- Work instruction
Exclude the pictures and reproduce the remaining data exactly as written.

(Data excerpts)
——————————

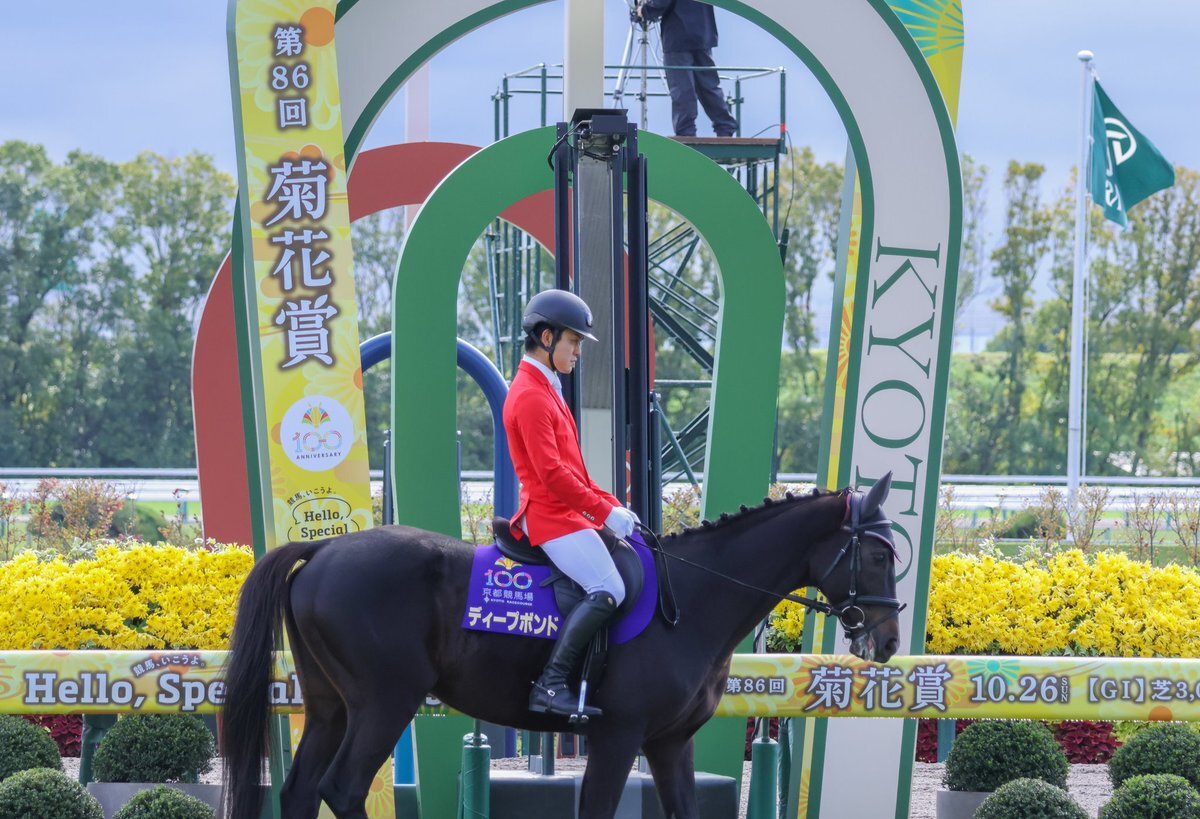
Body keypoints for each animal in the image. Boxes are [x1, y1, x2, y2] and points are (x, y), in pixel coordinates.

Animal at [221, 475, 902, 819]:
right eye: (876, 554)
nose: (890, 642)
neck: (693, 599)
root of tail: (323, 549)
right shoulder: (618, 737)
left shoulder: (669, 743)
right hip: (385, 703)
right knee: (341, 789)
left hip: (331, 707)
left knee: (302, 792)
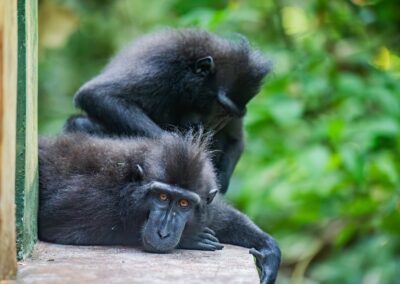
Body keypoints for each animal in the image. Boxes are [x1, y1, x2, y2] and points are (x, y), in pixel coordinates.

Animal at [39, 133, 280, 284]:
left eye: (184, 203)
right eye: (162, 196)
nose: (163, 233)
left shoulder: (205, 205)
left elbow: (221, 217)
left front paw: (269, 251)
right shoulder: (95, 197)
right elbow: (60, 225)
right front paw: (191, 239)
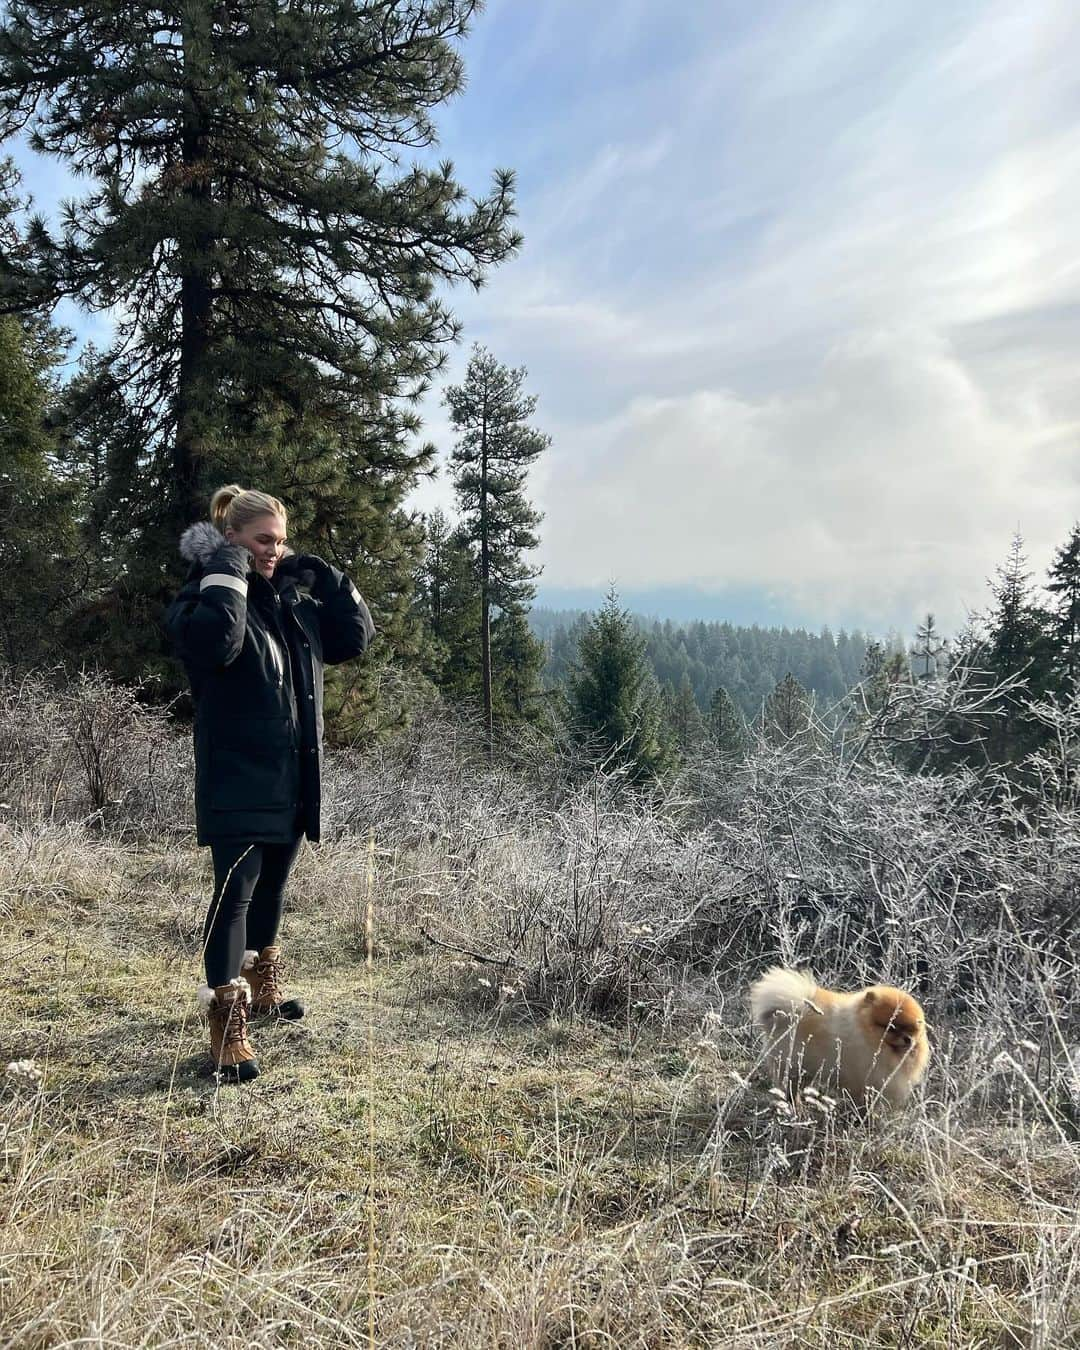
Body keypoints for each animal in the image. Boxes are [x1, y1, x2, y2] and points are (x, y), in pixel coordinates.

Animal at [750, 972, 928, 1107]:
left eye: (913, 1030)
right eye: (891, 1027)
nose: (908, 1039)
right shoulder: (863, 1081)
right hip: (794, 1065)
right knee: (790, 1086)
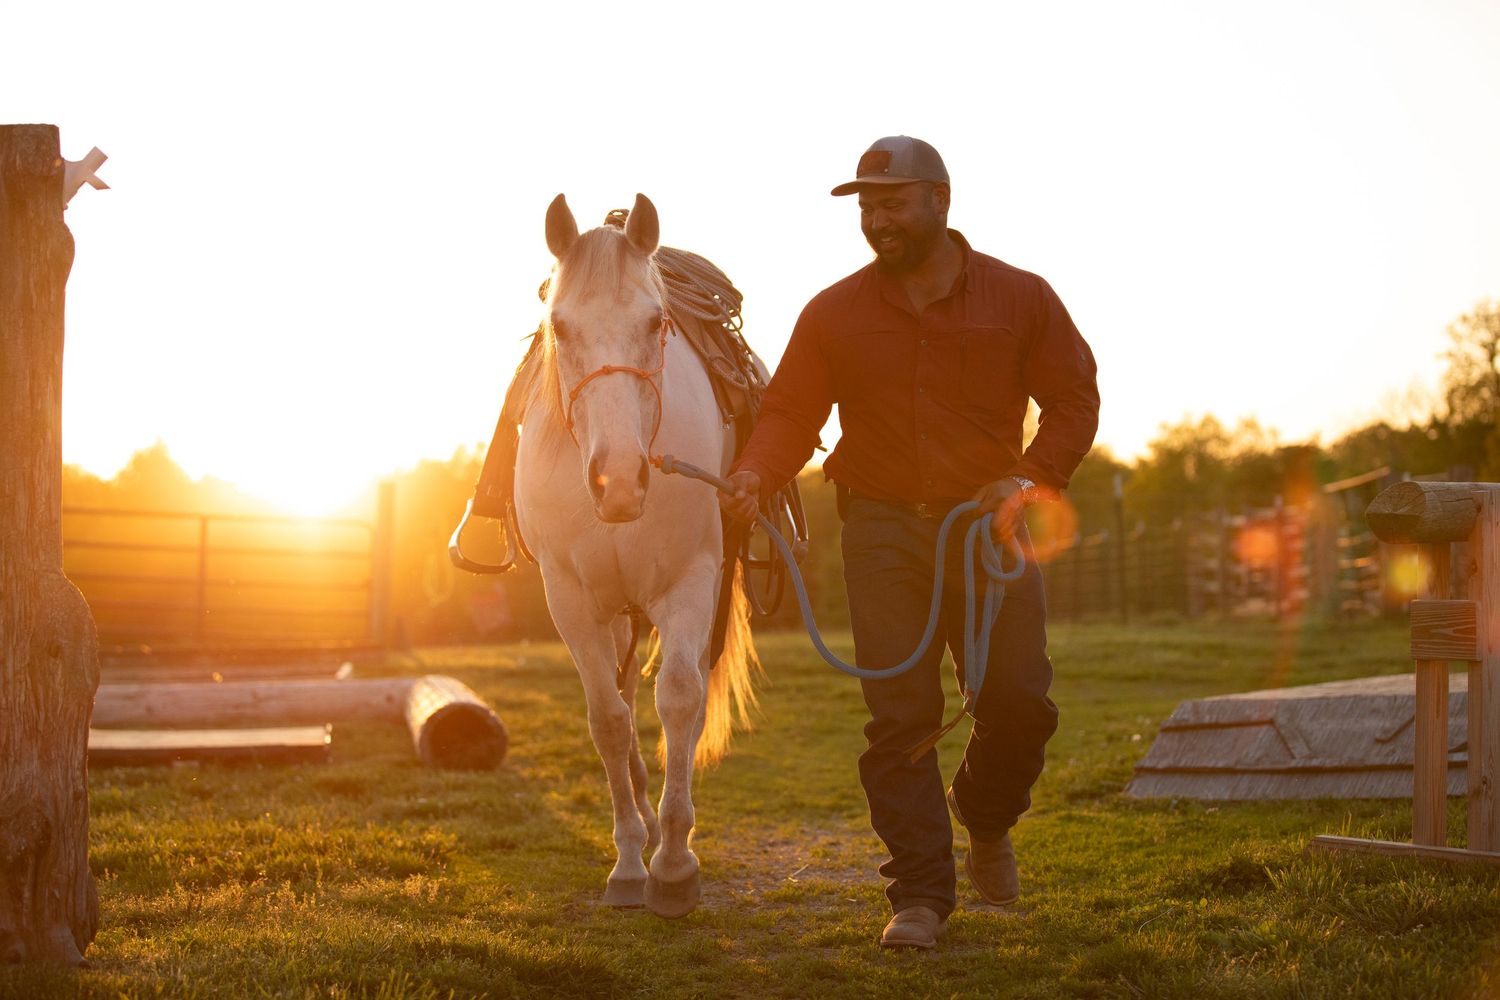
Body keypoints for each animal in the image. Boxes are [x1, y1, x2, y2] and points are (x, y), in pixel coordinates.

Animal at [514, 193, 760, 918]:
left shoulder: (690, 583)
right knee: (621, 696)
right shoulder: (569, 600)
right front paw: (628, 860)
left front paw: (675, 863)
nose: (617, 480)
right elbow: (608, 720)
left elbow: (678, 700)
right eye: (560, 327)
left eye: (656, 322)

——————————

- Response
Body keypoints for each animal in the image. Boxes are [x1, y1, x2, y2] and points are (x, y), in pixel coordinates.

Animal at [221, 475, 902, 819]:
right eye: (876, 554)
nose: (890, 642)
neck: (693, 599)
root of tail: (323, 549)
right shoulder: (618, 737)
left shoulder: (669, 743)
right hip: (385, 703)
right knee: (341, 789)
left hip: (331, 707)
left knee: (302, 792)
Body keypoints for each animal in the image. Boxes are [x1, y1, x2, y2] and points are (x, y), in pixel coordinates.

Animal at [39, 133, 280, 284]:
left eye: (184, 203)
right eye: (162, 196)
nose: (163, 233)
left shoulder: (205, 205)
left elbow: (221, 217)
left front paw: (269, 251)
right shoulder: (95, 197)
right elbow: (60, 225)
right front paw: (191, 239)
Body keypoints for each animal in the image. Boxes are [x1, y1, x2, y2] and points are (x, y), in pixel coordinates.

Animal at [750, 972, 928, 1107]:
left eye: (913, 1030)
right eye: (891, 1027)
nose: (908, 1039)
right shoulder: (863, 1081)
right hip: (794, 1065)
right knee: (790, 1086)
Body keypoints for each animal in the image. Boxes are [x1, y1, x2, y2] and points are (x, y), in pixel coordinates.

Animal at [514, 193, 760, 918]:
left shoulder: (690, 583)
right knee: (621, 696)
right shoulder: (569, 600)
right front paw: (628, 860)
left front paw: (675, 863)
nose: (617, 480)
right elbow: (608, 720)
left elbow: (678, 700)
right eye: (560, 327)
left eye: (656, 322)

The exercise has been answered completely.